Richard Gwilt - Historical Bows

Biography

I am a baroque violin player, a teacher (Professor of Baroque Violin at the Hochschule für Musik in Köln), and these days also a bow-maker!

I was born in Scotland, studied in England and the US, subsequently lived & worked many years (1984 - 2006) in the UK, and I now live and work in Germany.

Having learnt ‘normal’ violin as a child in Edinburgh, and studied music in Birmingham (UK) and University of Michigan (US), I spent the first 30 years of my professional life performing on the baroque violin & viola. Touring round the world, recording for radio and TV, making LPs and then CDs - almost all with the small chamber group, London Baroque. And teaching on numerous summer courses, and making editions of 17th & 18th century music. Throughout this entire time, I was constantly on the lookout for the ‘right’, the perfect, violin bow. Overlapping somewhat, I've spent the next 20 years teaching baroque violin and viola at the Hochschule für Musik und Tanz in Köln, in Germany. During this time, I began to look more and more at the underpinning of our “performance practice” venture, which also resulted in my website, Traditions of Baroque Violin Playing, and its sister, the A Timeline History of the Violin Bow . My focus on the bow intensified, as it became clear just how much of an issue an appropriate bow - and corresponding technique - really is.

In my search for the suitable bow for any given repertoire, I have had to question many assumptions which accompanied me through the first part of my career. The idea that one single bow - a long relatively heavy snakewood ‘baroque’ bow with a screw-frog - could be sufficient to cover 150 years of music seems to me now absurd. Back then, I remember how much I was hanging out on a limb, wanting to use a different bow for Purcell & Bach. This questioning was only intensified as I assembled the iconography page of my site. I began to notice that in pretty much ALL paintings of violins, violinists etc in the 17th century - regardless of country - the bows are short - rarely longer than the violin itself, so around two feet, or 61cm.

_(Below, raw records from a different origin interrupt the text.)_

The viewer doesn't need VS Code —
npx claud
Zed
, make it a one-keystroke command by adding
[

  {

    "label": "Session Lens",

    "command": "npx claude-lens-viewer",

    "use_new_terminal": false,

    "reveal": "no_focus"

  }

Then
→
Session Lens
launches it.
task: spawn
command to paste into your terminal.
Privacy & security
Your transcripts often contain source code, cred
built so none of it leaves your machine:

And rather than try to commission an expensive slew of bows with little idea of where that might lead, I thought I'd try it myself. It helped, of course, that one of my very best friends is Luis Emilio Rodriguez, and a week's holiday spent with him with my two then pre-teenage sons building bows helped these thoughts to germinate.

So there you have it - that's why and how I became a bow-maker. My fascination is with the unusual - there are many bow-makers making lovely bows. I'm exploring, challenging what we think we know, looking for the old!